[Passage provided Boundary: Start]

Let's be honest, we all love a large screen for our daily streaming, but a 100-plus-inch television can be such an eyesore when it's turned off – a mounted black glossy void dominating your living room wall does few favours when you’re entertaining or, on the rare occasion, try to not spend the evening in front of another series to binge.
It's why so many consumers are turning to alternatives, with projectors enjoying a surge in popularity across Australia in recent years. And when it comes to consumer technology, few brands carry the same mark of quality as Leica.
Originally dropped in 2023, the Leica Cine 1 ultra-short-throw projector is Leica's way of bringing its legendary German optical wizardry to your home cinema setup – and it remains the ultimate living room flex. Sitting just centimetres from your wall, it throws a massive, crisp 100-inch or 120-inch 4K picture in seconds, before sliding its motorised dust cover shut and blending back into your decor.
Leica has spent over a century turning the mastery of light into a science. From lenses ground to fractions of a millimetre to colour rendition accurate enough to define the world's greatest photographers, the legendary German camera manufacturer's latest efforts have pointed that cumulative expertise at your living room wall – and the results are extraordinary.

[Passage provided Boundary: End]
[Record set Boundary: Start]

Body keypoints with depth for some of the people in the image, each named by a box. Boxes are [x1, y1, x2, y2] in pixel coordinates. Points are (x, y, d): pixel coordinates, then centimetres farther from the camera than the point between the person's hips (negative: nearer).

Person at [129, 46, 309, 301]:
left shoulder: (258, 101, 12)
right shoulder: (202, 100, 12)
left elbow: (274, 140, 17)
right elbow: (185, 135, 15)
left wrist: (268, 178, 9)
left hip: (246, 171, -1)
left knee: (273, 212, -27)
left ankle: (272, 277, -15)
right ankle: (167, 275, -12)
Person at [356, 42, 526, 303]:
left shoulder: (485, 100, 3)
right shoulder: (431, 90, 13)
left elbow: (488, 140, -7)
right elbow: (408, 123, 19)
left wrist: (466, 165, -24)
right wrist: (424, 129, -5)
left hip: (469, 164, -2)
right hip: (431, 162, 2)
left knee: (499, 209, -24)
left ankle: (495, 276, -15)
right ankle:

[Record set Boundary: End]

* Using the information
[1] Answer these questions from the Leica projector article:
(a) In what year was the Leica Cine 1 first released?
(b) In which country does the article say projectors have surged in popularity?
(c) How long has Leica spent turning the mastery of light into a science?
[2] List every screen or picture size in inches that the Leica projector article mentions.

* Task results
[1]
(a) 2023
(b) Australia
(c) Over a century

[2]
- 100-plus-inch
- 100-inch
- 120-inch